NCQA Endorses the Stabilized Medicaid & CHIP Act (Senate)

NCQA supports House & Senate bills to require continuous 12-month coverage for everyone in Medicaid and CHIP, which is essential for improving and measuring quality.

March 28, 2019

The Honorable Sherrod Brown
United States Senate
503 Hart Senate Office Building
Washington DC, 20510


Dear Senator Brown:

The National Committee for Quality Assurance (NCQA) strongly endorses your Stabilize Medicaid & CHIP Coverage Act of 2019. This legislation will ensure 12-months of continuous coverage for millions of Americans in Medicaid and the Children’s Health Insurance Program (CHIP), which will improve the efficiency and continuity of their care. The bill would further strengthen continuity of care by eliminating enrollment waiting periods and rewarding states for improved retention. These provisions, very importantly, will strengthen our ability to measure and improve the quality of care in these programs. Better quality care, in turn, will improve enrollees’ health, increasing their ability to find employment and private sector coverage. We greatly appreciate your leadership on this and look forward to working with you to make this a reality.

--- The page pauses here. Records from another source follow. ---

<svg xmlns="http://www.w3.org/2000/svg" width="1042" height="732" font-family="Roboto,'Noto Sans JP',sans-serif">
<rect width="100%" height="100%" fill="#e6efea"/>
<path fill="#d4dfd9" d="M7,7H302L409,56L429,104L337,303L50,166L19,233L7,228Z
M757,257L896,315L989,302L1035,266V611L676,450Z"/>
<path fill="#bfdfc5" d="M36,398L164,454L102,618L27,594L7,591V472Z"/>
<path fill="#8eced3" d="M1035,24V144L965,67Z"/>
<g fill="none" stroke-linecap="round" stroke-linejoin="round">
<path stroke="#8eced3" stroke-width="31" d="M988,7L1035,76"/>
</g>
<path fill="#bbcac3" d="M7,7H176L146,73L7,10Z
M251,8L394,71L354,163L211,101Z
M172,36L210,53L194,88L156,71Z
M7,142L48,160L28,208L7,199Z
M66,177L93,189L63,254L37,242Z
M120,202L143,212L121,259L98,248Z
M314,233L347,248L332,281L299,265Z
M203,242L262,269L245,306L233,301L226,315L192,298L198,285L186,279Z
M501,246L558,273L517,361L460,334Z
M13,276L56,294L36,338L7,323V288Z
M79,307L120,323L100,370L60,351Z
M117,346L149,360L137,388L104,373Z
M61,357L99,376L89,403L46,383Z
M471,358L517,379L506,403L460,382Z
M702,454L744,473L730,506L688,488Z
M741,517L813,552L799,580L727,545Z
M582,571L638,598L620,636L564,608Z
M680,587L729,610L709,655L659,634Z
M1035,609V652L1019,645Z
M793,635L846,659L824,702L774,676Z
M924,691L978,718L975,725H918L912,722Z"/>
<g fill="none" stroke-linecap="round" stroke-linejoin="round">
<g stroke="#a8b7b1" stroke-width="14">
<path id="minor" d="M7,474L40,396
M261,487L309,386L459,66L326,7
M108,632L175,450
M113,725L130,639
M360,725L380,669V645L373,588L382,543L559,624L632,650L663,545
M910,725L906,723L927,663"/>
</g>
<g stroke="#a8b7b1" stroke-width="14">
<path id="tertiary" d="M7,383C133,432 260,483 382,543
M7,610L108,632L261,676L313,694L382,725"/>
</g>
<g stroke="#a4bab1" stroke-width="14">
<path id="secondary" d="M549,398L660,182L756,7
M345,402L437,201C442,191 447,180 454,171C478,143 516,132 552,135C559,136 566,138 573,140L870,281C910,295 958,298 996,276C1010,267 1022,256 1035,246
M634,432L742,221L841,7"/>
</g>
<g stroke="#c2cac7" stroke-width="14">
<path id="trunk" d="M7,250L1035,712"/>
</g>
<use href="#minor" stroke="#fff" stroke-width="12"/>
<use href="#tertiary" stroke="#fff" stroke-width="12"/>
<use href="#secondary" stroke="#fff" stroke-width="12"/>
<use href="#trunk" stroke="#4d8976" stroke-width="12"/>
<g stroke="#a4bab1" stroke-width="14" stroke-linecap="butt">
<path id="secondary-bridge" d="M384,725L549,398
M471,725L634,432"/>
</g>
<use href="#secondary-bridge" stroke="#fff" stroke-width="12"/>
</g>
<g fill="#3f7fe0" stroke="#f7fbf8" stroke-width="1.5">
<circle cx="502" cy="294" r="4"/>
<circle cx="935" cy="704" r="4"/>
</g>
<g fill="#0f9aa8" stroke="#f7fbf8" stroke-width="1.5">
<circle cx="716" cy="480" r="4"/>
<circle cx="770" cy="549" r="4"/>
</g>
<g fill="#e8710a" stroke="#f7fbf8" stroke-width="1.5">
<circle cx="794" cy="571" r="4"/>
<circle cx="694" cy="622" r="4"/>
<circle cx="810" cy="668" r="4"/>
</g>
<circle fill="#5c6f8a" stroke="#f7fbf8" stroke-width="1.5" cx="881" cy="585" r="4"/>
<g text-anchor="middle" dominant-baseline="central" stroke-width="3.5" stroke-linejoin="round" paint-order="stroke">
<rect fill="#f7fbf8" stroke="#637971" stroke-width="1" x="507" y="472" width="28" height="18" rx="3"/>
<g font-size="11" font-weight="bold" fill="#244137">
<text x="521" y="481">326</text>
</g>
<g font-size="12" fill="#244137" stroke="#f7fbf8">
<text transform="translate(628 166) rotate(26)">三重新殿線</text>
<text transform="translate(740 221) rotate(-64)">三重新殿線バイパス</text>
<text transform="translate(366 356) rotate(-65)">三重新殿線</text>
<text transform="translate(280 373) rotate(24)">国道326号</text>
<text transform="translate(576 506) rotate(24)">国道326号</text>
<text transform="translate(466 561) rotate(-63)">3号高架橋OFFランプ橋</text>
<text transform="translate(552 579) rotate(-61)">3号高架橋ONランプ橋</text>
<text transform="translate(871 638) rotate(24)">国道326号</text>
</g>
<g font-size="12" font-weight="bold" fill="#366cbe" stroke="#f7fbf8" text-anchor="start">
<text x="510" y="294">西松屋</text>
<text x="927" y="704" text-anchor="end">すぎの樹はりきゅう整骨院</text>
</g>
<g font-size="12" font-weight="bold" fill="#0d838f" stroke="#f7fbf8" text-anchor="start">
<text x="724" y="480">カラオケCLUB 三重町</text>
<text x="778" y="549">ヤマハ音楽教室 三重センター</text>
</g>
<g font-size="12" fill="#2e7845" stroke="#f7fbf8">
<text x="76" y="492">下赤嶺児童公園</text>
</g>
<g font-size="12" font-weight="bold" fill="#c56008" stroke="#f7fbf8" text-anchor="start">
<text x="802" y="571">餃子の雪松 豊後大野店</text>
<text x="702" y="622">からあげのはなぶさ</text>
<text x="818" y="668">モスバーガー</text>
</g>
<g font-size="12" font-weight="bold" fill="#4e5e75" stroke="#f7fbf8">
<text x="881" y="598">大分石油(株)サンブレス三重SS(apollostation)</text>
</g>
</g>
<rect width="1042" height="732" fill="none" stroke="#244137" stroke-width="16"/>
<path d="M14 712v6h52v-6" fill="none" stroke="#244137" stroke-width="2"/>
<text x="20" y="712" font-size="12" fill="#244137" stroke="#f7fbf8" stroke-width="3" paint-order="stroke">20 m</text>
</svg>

Currently, millions of eligible people covered by Medicaid and CHIP lose coverage each year when states require frequent re-enrollment. Many also lose coverage because of short-term income fluctuations that do not put private coverage within reach. These coverage disruptions leave people without access, harming the continuity and effectiveness of care and causing costly, avoidable complications. They also require avoidable administrative costs for states, plans and providers. By ensuring at least 12 months of continuous coverage, your legislation will yield both better care and significant savings.

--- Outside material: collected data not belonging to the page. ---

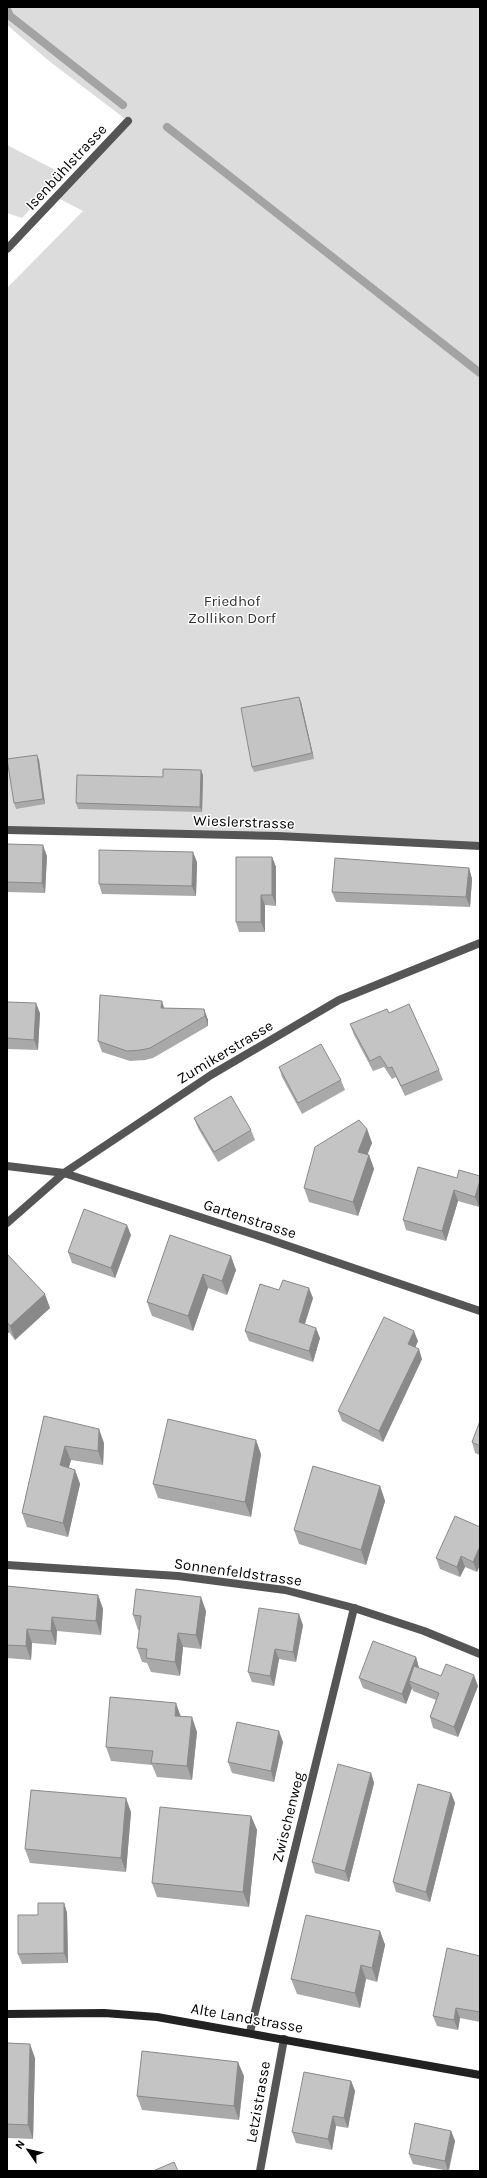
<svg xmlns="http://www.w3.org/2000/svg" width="487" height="2178" viewBox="0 0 487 2178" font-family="Karla,sans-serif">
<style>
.green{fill:#dcdcdc}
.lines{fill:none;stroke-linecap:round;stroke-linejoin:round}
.stream{stroke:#a3a3a3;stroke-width:8}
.street{stroke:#555;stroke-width:8}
.secondary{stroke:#222;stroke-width:8}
.wall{fill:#a9a9a9}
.shaded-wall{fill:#898989}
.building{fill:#c4c4c4;stroke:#898989}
.labels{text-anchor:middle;stroke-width:3;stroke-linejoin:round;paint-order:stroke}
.street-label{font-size:15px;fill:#000;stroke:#fff}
.park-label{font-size:15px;fill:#333;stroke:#fff}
</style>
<rect width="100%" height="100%" fill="#fff"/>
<g class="green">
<path d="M7,7H480V846L7,830V288L83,211L56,197L128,121L49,61L7,25Z"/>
<path d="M7,145L63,174L22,218L7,213Z"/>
</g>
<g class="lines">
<g class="stream">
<path d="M7,9L10,16L123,105"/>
<path d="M167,127L480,373"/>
</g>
<g class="street">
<path d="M7,249L128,121"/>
<path d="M7,830L278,836L480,846"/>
<path d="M7,1166L64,1173L265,1238L480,1311"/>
<path d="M7,1223L64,1173L211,1075L339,1000L480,943"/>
<path d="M7,1565L178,1576L285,1590L354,1608L424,1631L480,1654"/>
<path d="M250,2032L354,1608"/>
<path d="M260,2171L284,2039"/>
</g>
<path class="secondary" d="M7,2014L104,2013L157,2017L480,2075"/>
</g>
<g class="wall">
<path d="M301,702L314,759L254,772L252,767Z"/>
<path d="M39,760L45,804L16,809L14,803Z"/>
<path d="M203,775L202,812L78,809L76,803L163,777Z"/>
<path d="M7,844L47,856L45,893L7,892Z"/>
<path d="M272,857L276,867V906L265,905V932H239L236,922Z"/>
<path d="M197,862L196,896L102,894L99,884Z"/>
<path d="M469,868L472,879L470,907L336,902L332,892Z"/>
<path d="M7,1002L40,1013L38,1050L7,1049Z"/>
<path d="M164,1008L204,1009L208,1020V1026L153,1058L145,1060L130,1061L102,1052L98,1041Z"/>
<path d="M389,1013L439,1070L443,1080L405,1096L396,1077L392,1079L384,1067L373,1071L354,1035L350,1024Z"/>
<path d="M279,1067L341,1080L345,1090L302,1114L282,1077Z"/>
<path d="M194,1118L251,1130L255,1140L218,1162L198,1128Z"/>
<path d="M367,1129L372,1143L367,1155H369L374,1169L358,1216L309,1202L304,1188Z"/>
<path d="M480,1176V1204L479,1207L458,1201L446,1241L406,1230L403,1220L457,1178Z"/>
<path d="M131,1235L115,1278L72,1263L68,1252Z"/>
<path d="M170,1235L236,1270L227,1295L208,1288L193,1331L152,1316L147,1302Z"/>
<path d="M7,1254L50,1308L15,1340L9,1332L7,1334Z"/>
<path d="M279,1290L313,1298L305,1324L320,1338L313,1362L249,1341L245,1331Z"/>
<path d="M418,1341L415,1348L422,1359L383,1442L342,1421L338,1411Z"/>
<path d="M44,1416L104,1443L103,1465L71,1460L68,1468L75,1470L80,1484L68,1537L27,1527L22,1513Z"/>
<path d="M480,1421V1455L475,1453L472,1442Z"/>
<path d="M261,1454L251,1517L158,1498L153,1484Z"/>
<path d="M380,1486L385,1501L366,1565L299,1544L294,1530Z"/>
<path d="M480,1527L477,1572L465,1567L460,1577L440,1569L436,1558Z"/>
<path d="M7,1586L98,1595L103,1609L101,1635L57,1631L56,1645L32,1643L31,1660L7,1658Z"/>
<path d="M206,1611L201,1649L183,1647L180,1676L151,1672L147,1663L142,1662L137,1648L139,1630H138L133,1615Z"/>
<path d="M303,1625L296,1662L279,1659L274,1686L252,1682L248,1672Z"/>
<path d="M416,1657L419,1668L441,1676L478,1686L458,1737L433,1728L430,1717L436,1700L413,1691L412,1688L406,1704L363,1688L359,1678Z"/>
<path d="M181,1717L197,1732L192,1780L157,1777L152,1765L111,1761L106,1747Z"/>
<path d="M283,1742L274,1782L232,1773L228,1762Z"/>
<path d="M371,1773L374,1783L349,1882L315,1873L312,1862Z"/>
<path d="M451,1793L455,1803L430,1902L396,1892L393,1882Z"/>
<path d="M131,1812L126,1872L30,1863L25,1849Z"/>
<path d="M251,1816L257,1830L249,1907L157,1897L152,1883Z"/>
<path d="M64,1903L67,1913L68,1963L22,1964L18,1954L38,1915Z"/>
<path d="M380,1931L385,1945L377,1982L366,1979L360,2008L297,1994L291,1979Z"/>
<path d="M480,1956V2022L460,2018L458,2030L437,2026L433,2016Z"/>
<path d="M7,2043L35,2058L33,2139L7,2138Z"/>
<path d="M244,2076L239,2120L142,2110L137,2096Z"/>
<path d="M351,2081L355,2091L348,2128L336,2126L332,2150L296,2143L292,2132Z"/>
<path d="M451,2131L455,2141L449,2171L413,2164L409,2154Z"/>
</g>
<g class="shaded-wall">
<path d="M299,697L301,702L314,759L312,753Z"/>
<path d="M37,755L39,760L45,804L43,799Z"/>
<path d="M201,770L203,775L202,812L200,807Z"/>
<path d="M43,845L47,856L45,893L42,883Z"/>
<path d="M193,852L197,862L196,896L192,886Z"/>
<path d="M272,857L276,867V906L272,895Z"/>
<path d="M469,868L472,879L470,907L466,897Z"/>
<path d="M261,895L265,905V932L261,922Z"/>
<path d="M162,1001L165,1011L161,1008Z"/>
<path d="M36,1003L40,1013L38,1050L34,1040Z"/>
<path d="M204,1009L208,1020V1026L205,1016Z"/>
<path d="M367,1129L372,1143L363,1166L358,1152Z"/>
<path d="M369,1155L374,1169L358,1216L353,1202Z"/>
<path d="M480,1180V1204L479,1207L475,1197Z"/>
<path d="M454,1190L458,1201L446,1241L442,1231Z"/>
<path d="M127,1225L131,1235L115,1278L111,1268Z"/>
<path d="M231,1256L236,1270L227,1295L222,1281Z"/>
<path d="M203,1274L208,1288L193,1331L188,1316Z"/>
<path d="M309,1288L313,1298L302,1332L299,1322Z"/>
<path d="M45,1294L50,1308L15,1340L10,1326Z"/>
<path d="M7,1328L9,1332L7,1334Z"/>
<path d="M316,1328L320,1338L313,1362L309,1351Z"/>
<path d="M414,1331L418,1341L412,1355L408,1344Z"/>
<path d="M419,1349L422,1359L383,1442L379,1431Z"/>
<path d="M99,1429L104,1443L103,1465L98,1451Z"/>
<path d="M256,1440L261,1454L251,1517L245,1502Z"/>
<path d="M65,1446L71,1460L66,1479L60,1465Z"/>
<path d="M75,1470L80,1484L68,1537L63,1523Z"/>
<path d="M380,1486L385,1501L366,1565L361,1550Z"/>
<path d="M480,1546V1565L477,1572L473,1562Z"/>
<path d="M461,1556L465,1567L460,1577L457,1567Z"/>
<path d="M98,1595L103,1609L101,1635L96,1621Z"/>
<path d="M201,1597L206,1611L201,1649L196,1635Z"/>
<path d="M299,1614L303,1625L296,1662L293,1652Z"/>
<path d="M52,1617L57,1631L56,1645L51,1631Z"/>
<path d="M27,1629L32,1643L31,1660L26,1646Z"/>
<path d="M178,1633L183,1647L180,1676L175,1662Z"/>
<path d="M275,1649L279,1659L274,1686L270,1676Z"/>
<path d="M416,1657L419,1668L414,1683L409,1681L412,1688L406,1704L402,1694Z"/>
<path d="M474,1675L478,1686L458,1737L454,1727Z"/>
<path d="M176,1703L181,1717L175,1716Z"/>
<path d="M192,1717L197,1732L192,1780L187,1766Z"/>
<path d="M279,1731L283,1742L274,1782L271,1771Z"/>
<path d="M371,1773L374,1783L349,1882L345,1871Z"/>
<path d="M451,1793L455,1803L430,1902L426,1892Z"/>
<path d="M126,1798L131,1812L126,1872L121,1858Z"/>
<path d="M251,1816L257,1830L249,1907L243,1892Z"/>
<path d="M64,1903L67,1913L68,1963L64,1953Z"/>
<path d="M380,1931L385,1945L377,1982L372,1968Z"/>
<path d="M361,1965L366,1979L360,2008L355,1993Z"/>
<path d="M456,2008L460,2018L458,2030L454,2020Z"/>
<path d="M30,2044L35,2058L33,2139L28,2125Z"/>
<path d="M238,2062L244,2076L239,2120L234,2106Z"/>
<path d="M351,2081L355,2091L348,2128L344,2118Z"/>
<path d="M333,2116L336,2126L332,2150L328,2139Z"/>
<path d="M451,2131L455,2141L448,2171L445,2161Z"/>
</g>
<g class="building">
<path d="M299,697L312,753L252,767L241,708Z"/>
<path d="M37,755L43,799L14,803L7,759Z"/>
<path d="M163,769L201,770L200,807L76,803L77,775L163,777Z"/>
<path d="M7,844L43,845L42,883L7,882Z"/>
<path d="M99,850L193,852L192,886L99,884Z"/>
<path d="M236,857H272V895H261V922H236Z"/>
<path d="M335,858L469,868L466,897L332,892Z"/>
<path d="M100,995L162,1001L161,1008L204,1009L205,1016L150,1048L141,1050L127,1051L98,1041Z"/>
<path d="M7,1002L36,1003L34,1040L7,1038Z"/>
<path d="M409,1004L439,1070L401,1086L392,1067L388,1068L380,1056L370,1061L350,1024L387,1009L389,1013Z"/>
<path d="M321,1044L341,1080L298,1103L279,1067Z"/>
<path d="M231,1096L251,1130L214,1152L194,1118Z"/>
<path d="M359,1120L367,1129L358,1152L369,1155L353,1202L304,1188L315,1147Z"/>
<path d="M418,1167L457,1178L459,1170L480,1176V1180L475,1197L454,1190L442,1231L403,1220Z"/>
<path d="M84,1209L127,1225L111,1268L68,1252Z"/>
<path d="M170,1235L231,1256L222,1281L203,1274L188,1316L147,1302Z"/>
<path d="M7,1254L45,1294L10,1326L7,1322Z"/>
<path d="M283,1280L309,1288L299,1322L316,1328L309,1351L245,1331L260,1284L279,1290Z"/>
<path d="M384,1317L414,1331L408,1344L419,1349L379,1431L338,1411Z"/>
<path d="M44,1416L99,1429L98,1451L65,1446L60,1465L75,1470L63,1523L22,1513Z"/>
<path d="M168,1419L256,1440L245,1502L153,1484Z"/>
<path d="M480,1421V1446L472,1442Z"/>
<path d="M313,1466L380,1486L361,1550L294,1530Z"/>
<path d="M455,1516L480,1527V1546L473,1562L461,1556L457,1567L436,1558Z"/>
<path d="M7,1586L98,1595L96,1621L52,1617L51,1631L27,1629L26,1646L7,1645Z"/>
<path d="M136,1589L201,1597L196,1635L178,1633L175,1662L146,1658L147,1649L137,1648L141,1616L133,1615Z"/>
<path d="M259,1608L299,1614L293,1652L275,1649L270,1676L248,1672Z"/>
<path d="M373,1641L416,1657L402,1694L359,1678Z"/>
<path d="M446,1664L474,1675L454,1727L430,1717L439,1693L409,1681L414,1666L441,1676Z"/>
<path d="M110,1697L176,1703L175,1716L192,1717L187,1766L151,1763L153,1751L106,1747Z"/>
<path d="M237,1722L279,1731L271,1771L228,1762Z"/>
<path d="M338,1764L371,1773L345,1871L312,1862Z"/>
<path d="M418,1784L451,1793L426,1892L393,1882Z"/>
<path d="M31,1790L126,1798L121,1858L25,1849Z"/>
<path d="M160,1807L251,1816L243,1892L152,1883Z"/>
<path d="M38,1903H64V1953L18,1954V1915H38Z"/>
<path d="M306,1915L380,1931L372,1968L361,1965L355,1993L291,1979Z"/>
<path d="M447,1948L480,1956V2012L456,2008L454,2020L433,2016Z"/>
<path d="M7,2043L30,2044L28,2125L7,2124Z"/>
<path d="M142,2051L238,2062L234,2106L137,2096Z"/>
<path d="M304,2072L351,2081L344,2118L333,2116L328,2139L292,2132Z"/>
<path d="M415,2123L451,2131L445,2161L409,2154Z"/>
<path d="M174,2162L178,2171H153Z"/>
</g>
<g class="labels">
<g class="street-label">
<text transform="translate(66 167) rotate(-47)" y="5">Isenbühlstrasse</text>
<text transform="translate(244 822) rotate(2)" y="5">Wieslerstrasse</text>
<text transform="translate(225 1052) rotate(-31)" y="5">Zumikerstrasse</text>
<text transform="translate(250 1219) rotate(18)" y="5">Gartenstrasse</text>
<text transform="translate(238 1572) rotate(8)" y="5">Sonnenfeldstrasse</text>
<text transform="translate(288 1817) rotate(-76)" y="5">Zwischenweg</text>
<text transform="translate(247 2018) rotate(10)" y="5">Alte Landstrasse</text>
<text transform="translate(258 2102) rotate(-80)" y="5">Letzistrasse</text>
</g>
<g class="park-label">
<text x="232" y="606">Friedhof<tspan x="232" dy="17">Zollikon Dorf</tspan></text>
</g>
</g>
<rect width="487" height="2178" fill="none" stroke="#000000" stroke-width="16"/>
<g transform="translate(28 2150) rotate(304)" stroke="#ffffff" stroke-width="3" paint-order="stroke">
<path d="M0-3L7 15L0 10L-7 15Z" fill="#000000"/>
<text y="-6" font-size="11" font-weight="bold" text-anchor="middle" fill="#000000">N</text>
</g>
</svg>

Twelve-month continuous enrollment also is essential for measuring the quality of care, which in turn supports pay-for-performance initiatives and drives quality improvement. NCQA develops and maintains a standardized set of quality measures called “HEDIS®” that many states use for these efforts.1 When people have Medicaid or CHIP coverage for less than 12 months, we must exclude them from these measures to ensure their accuracy. As a result, plans and providers cannot get credit for providing good care to patients who lose eligibility and sometimes do not have enough people on which to report. Accurate performance measurement for all enrollees will provide a better picture of the quality of care delivered, identify gaps and make needed improvements.

Frequent coverage disruptions that so clearly harm access, quality of care, and our ability to measure quality are unique to Medicaid and CHIP. The poor quality and weak accountability that result may well lead to poorer health and less ability for enrollees to fully engage in education and other efforts to become gainfully employed. Your legislation therefore could be an important bridge that leads program enrollees to increased workforce participation and wages that support private sector coverage.

Thank you for your leadership on this important issue. If you have any questions, please contact NCQA Director of Federal Affairs, Paul Cotton, at (202) 955-5162 or


Margaret E. O’Kane

1 HEDIS, the Healthcare Effectiveness Data and Information Set, is a registered trademark of NCQA.